Mach One: Darüber haben wir auch schon nachgedacht. Dazu hätte aber unbedingt auch ein Frauenarzt-Feature gehört. Welches leider nicht zustande gekommen ist. Er hat zur Bedingung gemacht, dass eine Sache die zwischen mir und Basstard steht, zuerst aus der Welt geräumt werden muss. Dass haben wir in Angriff genommen, aber Basstard hat es noch nicht geschafft, her zu kommen. Und wäre Arzt mit drauf gewesen, hätte man das bestimmt machen können. Aber es ist auf alle Fälle ein vollwertiges Bassboxxx Produkt.

Bassdraft: Wird man das Album deutschlandweit in allen Läden bekommen?

King Orgasmus One: Ich habe meine Alben wegen der Androhung von Strafzahlungen durch die großen Elektronikketten, komplett aus dem Vertrieb genommen. Und wir werden das Album auch nur untergrundmäßig anbieten. Wir wollen nicht, dass Mediamarkt usw. mit verdienen. Und ich glaube ein paar Sachen sind wirklich zu hart. Wir haben überhaupt nicht darauf geachtet, ob das textlich für einen großen Vertrieb passt. Das soll etwas für die Fans sein, die uns schon früher gehört haben und uns daher kennen. Die werden das über spezielle Internetportale kaufen können. Wir werden jetzt anfangen Vorbestellungen anzubieten.
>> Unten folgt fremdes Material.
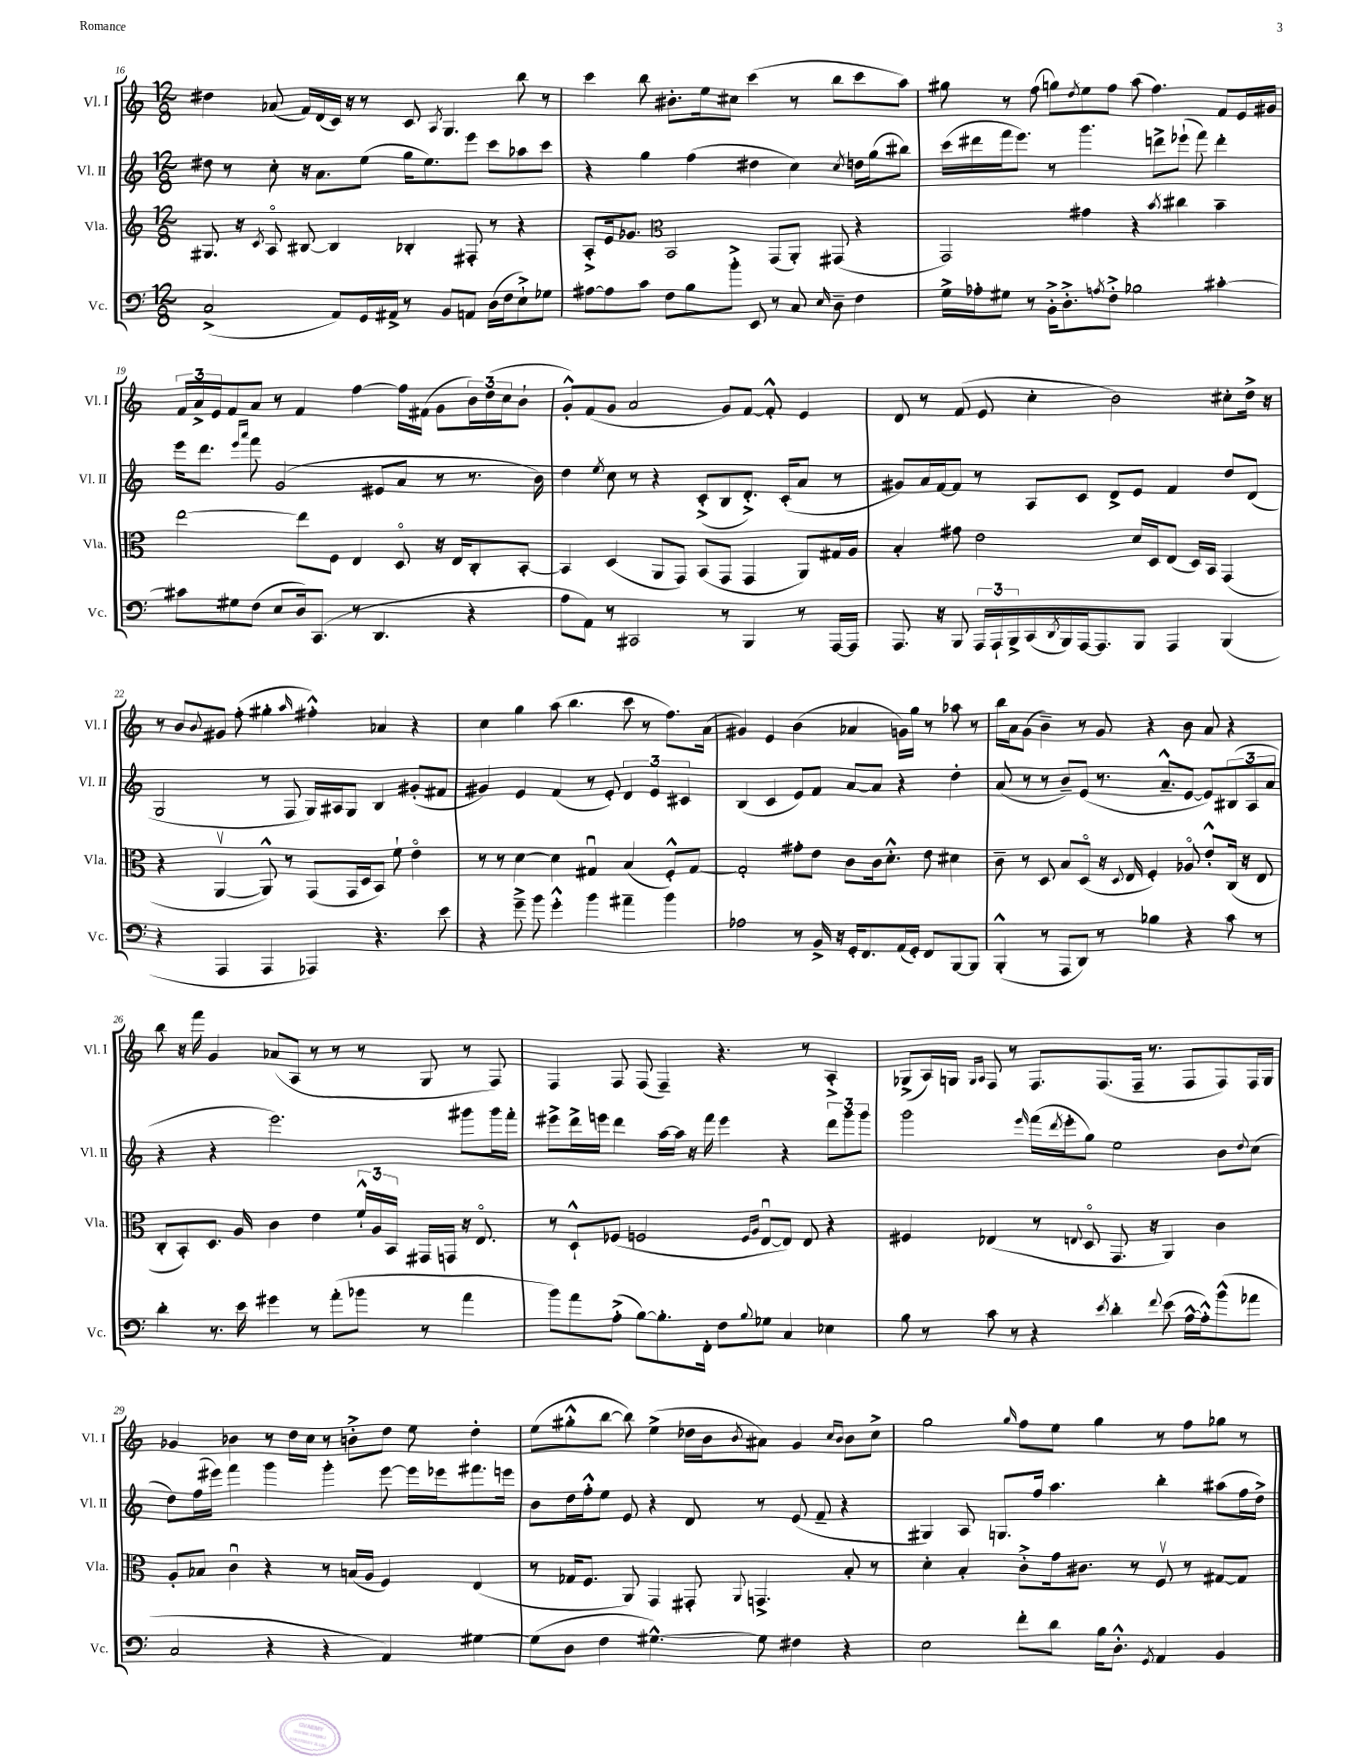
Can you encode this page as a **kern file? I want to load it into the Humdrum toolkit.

**kern	**kern	**kern	**kern
*part4	*part3	*part2	*part1
*staff4	*staff3	*staff2	*staff1
*I"Vc.	*I"Vla.	*I"Vl. II	*I"Vl. I
*I'Vc.	*I'Vla.	*I'Vl. II	*I'Vl. I
*clefF4	*clefG2	*clefG2	*clefG2
*k[]	*k[]	*k[]	*k[]
*M12/8	*M12/8	*M12/8	*M12/8
=16	=16	=16	=16
(2C^/	8.G#X/	8dd#X\	4dd#X\
.	.	8r	.
.	16r	.	.
.	8qc/	.	.
.	8A/	8cc'\	(8a-X/
.	[8B#X/	16r	16f/LL)
.	.	8.a\L	(16d/
8AA/L)	4B#/]	.	16c/JJ)
.	.	.	16r
16GG/L	.	(8ee\J	8r
16AA#X^/JJ	.	.	.
8r	4B-X'/	16gg\KL	8c/
.	.	8.ee\)	.
.	.	.	8qA/
8BB/L	.	.	4.G/
8AAn/J	8F#X'/	8eee\J	.
(16D\LL	8r	8ccc\L	.
16F\J	.	.	.
8E`^\)	4r	8aa-X\	8bb\
8G-X\J	.	8ccc\J	8r
=17	=17	=17	=17
[8A#X\L	8A'^/L	4r	4ccc\
8A#\]	16e/k	.	.
.	8.g-X/J	.	.
8c\J	.	4gg\	8bb\
*	*clefC3	*	*
8F\L	2BB/	.	8.b#X'\L
8B\	.	(4ff\	.
.	.	.	16ee\k
8b'^\J	.	.	8cc#X\J
8EE/	.	4dd#X\	(4ccc\
8r	(8GG/L	.	.
8C/	8AA'/J)	4cc\)	8r
16qqE/	.	.	.
8D~\	(8GG#X/	.	8bb\L
.	.	8qcc/	.
4F\	4r	16ddn\LL	8ccc\
.	.	(16gg\J	.
.	.	8bb#X\J)	8aa\J)
=18	=18	=18	=18
16G^\LL	2GG/)	(16ccc\LL	8gg#X\
16A-X'\J	.	16ddd#X\	.
8G#X\J	.	16fff\J	8r
.	.	8.eee\J)	.
8r	.	.	(8ff\
16BB'^\KL	.	8r	8ggn\L)
8.D'^\	.	.	.
.	.	.	8qdd/
.	4g#X\	4.ggg\	8ee\
8qAn/	.	.	.
8F'^\J	.	.	8ff\J
2B-X\	4r	.	(8aa\
.	.	8dddn^\L	4.ff\)
.	8qb/	.	.
.	4cc#X\	(8eee-X`\J	.
.	.	8fff\)	.
[4c#X'\	4b~\	4ddd'\	8f/L
.	.	.	16e/L
.	.	.	16g#X/JJ
!!LO:LB:g=z
=19	=19	=19	=19
8c#X\L]	[2ee\	16eee\KL	24f/LL
.	.	.	24a^/
.	.	8.ddd\J	.
.	.	.	24e/J
8G#X\	.	.	8f/
.	.	16qqeee/LL	.
.	.	16qqaaa/JJ	.
(8F\J	.	8fff\	8a/J
8E/L	.	(2g/	8r
16D/k)	8ee\L]	.	4f/
(8.CC/J	.	.	.
.	8F\J	.	.
8r	4E/	.	[4ff\
4.DD/	.	8e#X/L	.
.	8D/	8a/J	16ff\LL]
.	.	.	(16f#X\JJ
.	16r	8r	8g\L
.	16E/KL	.	.
4r	8C'/	8.r	24b\L)
.	.	.	(24dd\
.	.	.	24cc\J
.	[8BB'/J	.	8b`\J
.	.	16b\)	.
=20	=20	=20	=20
8A\L	4BB/]	4dd\	8g'^^/L)
8AA\J)	.	.	(8f/
.	.	8qee/	.
8r	(4D/	8cc\	8g/J
2CC#X/	.	8r	2a/
.	8AA/L	4r	.
.	8GG/J)	.	.
.	(8BB/L	(8c'^/L	.
8r	8GG/J	8B/	8g/L)
4BBB/	4GG/	8.d'^/J)	[8f/J
.	.	.	8f'^^/]
.	.	(16c'/KL	.
8r	8AA/L)	8a/J	4e/
[16AAA/LL	16G#X/L	8r	.
16AAA/JJ]	16A/JJ	.	.
=21	=21	=21	=21
8.AAA/	4B'/	8g#X/L)	8d/
.	.	16a/L	8r
16r	.	[16f/J	.
8BBB/	8g#X\	8f/J]	(8f/
24AAA/LL	2e\	8r	8e/
24AAA`/	.	.	.
24BBB^/	.	.	.
(16CC/	.	8A/L	4cc'\
8qDD/	.	.	.
16BBB/)	.	.	.
[16AAA/J	.	8c/J	.
8.AAA/]	.	.	.
.	.	8d^/L	2b\)
8BBB/J	16d/LL	8e/J	.
.	16D/J	.	.
4AAA/	(8E/J	4f/	.
.	16D/LL)	.	.
.	16BB/JJ	.	.
(4BBB/	(4GG/	8dd/L	8cc#X'\L
.	.	(8d/J	16dd^\Jk
.	.	.	16r
!!LO:LB:g=z
=22	=22	=22	=22
4r	4r	2G/	8r
.	.	.	8b/L
.	.	.	8qqb/
4AAA/	[4AAv/	.	8g#X/J
.	.	.	(8ff'\
4AAA/	8AA^^/])	8r	4gg#X'\
.	8r	8F/	.
.	.	.	16qqaa/
4AAA-X/)	(8GG/L	16G/LL)	4ff#X'^^\)
.	.	16A#X/J	.
.	16GG/L	8G/J	.
.	16D/J	.	.
4.r	8BB/J)	4B/	4a-X/
.	8f`\	.	.
.	4e\	(8g#X'/L	4r
8e\	.	8f#X/J	.
=23	=23	=23	=23
4r	8r	4g#X/)	4cc\
.	8r	.	.
8g~^\	[4d\	4e/	4gg\
8b\	.	.	.
4g'^^\	4d\]	(4f/	(8aa\
.	.	.	4.bb\
4b\	4G#Xu/	8r	.
.	.	8e'/)	.
4a#X~\	(4B/	6d/	8ccc\
.	.	.	8r
.	.	6e/	.
4b\	8F'^^/L)	.	8.ff\L)
.	.	6c#X/	.
.	[8G#/J	.	.
.	.	.	(16a\Jk
=24	=24	=24	=24
2A-X\	2G#'/]	(4B/	4g#X/)
.	.	4c/	4e/
8r	8g#X'\L	8e/L)	(4b\
16BB^/	8e\J	8f/J	.
16r	.	.	.
16GG'/KL	8c\L	[8a/L	4a-X/
8.FF/	.	.	.
.	16c\k	8a/J]	.
.	8.d'^^\J	.	.
(16AA/L	.	4r	16gn\LL)
16GG'/JJ)	.	.	16gg\JJ
8FF/L	8e\	.	8r
[8BBB/	4d#X\	4dd'\	8aa-X\
8BBB/J]	.	.	8r
=25	=25	=25	=25
(4BBB'^^/	8c~\	(8a/	16bb\LL
.	.	.	16a\J
.	8r	8r	(8g\J
8r	8D/	8r	4b~\)
8AAA/L	8B/L	8b~/L)	.
8DD/J)	(8D/J	(8e/J	8r
8r	16r	8.r	8g/
.	8qqD/	.	.
.	16E/	.	.
4B-X\	4F'/)	.	4r
.	.	8.a~^^/L	.
4r	8A-X/	[8e/J	8b\
.	8e'^^/L	8e/L])	8a/
8c\	(16C/Jk	(12B#X/	4r
.	16r	.	.
.	.	12A/	.
8r	8E/	.	.
.	.	12a/J	.
!!LO:LB:g=z
=26	=26	=26	=26
4d'\	8C'/L	4r	8bb\
.	8BB'/)	.	16r
.	.	.	16fff\
8.r	8.D/J	4r	4g/
16e\	16A/	.	.
4g#X\	4c\	2.eee\)	(8a-X/L
.	.	.	8A/J
8r	4e\	.	8r
(8a'\L	.	.	8r
8b-X\J	24f`^^/LL	.	8r
.	24A/	.	.
.	24BB/JJ	.	.
8r	16GG#X/LL	.	8G/
.	16GGn/JJ	.	.
4a\	16r	8ggg#X\L	8r
.	8.E/	.	.
.	.	16ggg#\L	8F/)
.	.	16fff'\JJ	.
=27	=27	=27	=27
8b\L)	8r	8eee#X^\L	4F/
8a\	8D`^^/L	16ddd^\L	.
.	.	16eeen\JJ	.
(8A'^\J	(8F-X/J	4ddd\	8F/
[8B\L)	2Fn/	.	(8F/
8.B'\]	.	[16aa\LL	4F~/)
.	.	16aa\JJ]	.
.	.	16r	.
16FF'\Jk	.	16fff\	.
8F\L	.	4eee\	4.r
.	16qqF/LL	.	.
8qqB/	16qqA/JJ	.	.
8G-X\J	[8Eu/L	.	.
4C/	8E/J])	4r	.
.	8E/	.	8r
4E-X\	4r	12ddd\L	4A'^/
.	.	12ggg\	.
.	.	12ggg\J	.
=28	=28	=28	=28
8B\	4F#X/	2ggg\	(8G-X^/L
8r	.	.	16A/L)
.	.	.	16Gn/JJ
.	.	.	16qqG/LL
.	.	.	16qqA/JJ
8c\	(4E-X/	.	8F/
8r	.	.	8r
.	.	16qqeee/	.
4r	8r	(16fff\LL	8.F/L
.	.	8qddd/	.
.	.	16eee'\J	.
.	8qqEn/	.	.
.	8D/	8gg\J)	.
.	.	.	(8.F/
8qe/	.	.	.
4d'\	8.GG/	2ee\	.
.	.	.	16F~/Jk
.	16r	.	8.r
8qqf/	.	.	.
(8e\	4AA/)	.	.
[16A^^\LL	.	.	8F/L
16A'^^\J])	.	.	.
(8b^^\	4c\	8b\L	8F/)
.	.	8qqdd/	.
8a-X\J	.	(8cc\J	16F/L
.	.	.	16G/JJ
!!LO:LB:g=z
=29	=29	=29	=29
2C/	8A'/L	8dd\L)	4g-X/
.	8B-X/J	(16ff\L	.
.	.	16eee#X\JJ)	.
.	4cu\	4fff\	4b-X\
4r	4r	4ggg\	8r
.	.	.	16dd\LL
.	.	.	16cc\JJ
4r	8r	4ggg'\	8r
.	(16Bn/LL	.	8bn'^\L
.	16A/JJ	.	.
4AA/)	4F/)	[8eee#\	8dd\J
.	.	16eee#\LL]	8ee\
.	.	16eee-X\J	.
[4G#X\	(4E/	8.fff#X\	4dd'\
.	.	16eeen\Jk	.
=30	=30	=30	=30
(8G#\L]	8r	8b\L	(8ee\L
8D\J	16G-X/KL	16dd\L	8gg#X'^^\
.	8.F/J	16ff'^^\J	.
4F\	.	8ee\J	[8bb\J
.	8AA/)	8e/	8bb\])
[4.G#X^^\)	4GG/	4r	(4ee^\
.	8GG#X'/	8d/	16dd-X\LL
.	.	.	16b\J
.	8qqAA/	.	8qb/
8G#\]	4.GGn^/	8r	8a#X\J)
4F#X\	.	(8e/	4g/
.	.	8f~/	.
.	.	.	16qqcc/LL
.	.	.	16qqb/JJ
4r	8B'/	4r	8b\L
.	8r	.	8cc^\J
=31	=31	=31	=31
2E\	4d'\	4G#X/)	2gg\
.	4B'/	8A/	.
.	.	8.Gn/L	.
.	.	.	16qqgg/
8f'\L	8c'^\L	.	8ff\L
.	.	16ff/Jk	.
8d\J	16g\k	4.aa\	8ee\J
.	8.c#X\J	.	.
16B\KL	.	.	4gg\
8.D'^^\J	.	.	.
.	8r	.	.
8qGG/	.	.	.
4AA/	8Fv/	4bb'\	8r
.	8r	.	8ff\L
4BB/	[8G#X/L	(8aa#X\L	8gg-X\J
.	8G#/J]	16ff\L	8r
.	.	16dd^\JJ)	.
==	==	==	==
*-	*-	*-	*-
Diese werden wir dann Mitte Dezember versenden, damit die CD zu Weihnachten da ist. Am besten sollte das schon über die Vorbestellungen ausverkauft sein.

Bassdraft: Wie viele Exemplare werdet ihr denn pressen lassen?

King Orgasmus One: Wir werden 2000 Stück pressen lassen. Wenn die weg sind, war es das. Wir wollen, dass nur die echten Fans ein Exemplar in der Hand halten. In dieser Konstellation haben wir uns zwar öfter im Studio getroffen, aber so intensiv haben wir schon lange nicht mehr gearbeitet. Die „Imbiss Bronko“-Sachen und ab und zu ein Beat haben wir schon hinbekommen. Aber Orgasmus & Mach One gab es so noch nicht und das wird viele Fans freuen.

Mach One: Obwohl das eigentlich eine unmögliche Kombination ist.

King Orgasmus One: Ja. Das passt eigentlich nicht zusammen. Ich als der verrückte Pornorapper und Mach One ist der … ähm … Künstler? … und Drogen... (wird durch allgemeines lautes Lachen in der Überlegung unterbrochen) Aber was ich damit sagen wollte: Gerade weil das nicht auf den ersten Blick zusammen passt, ist das gut.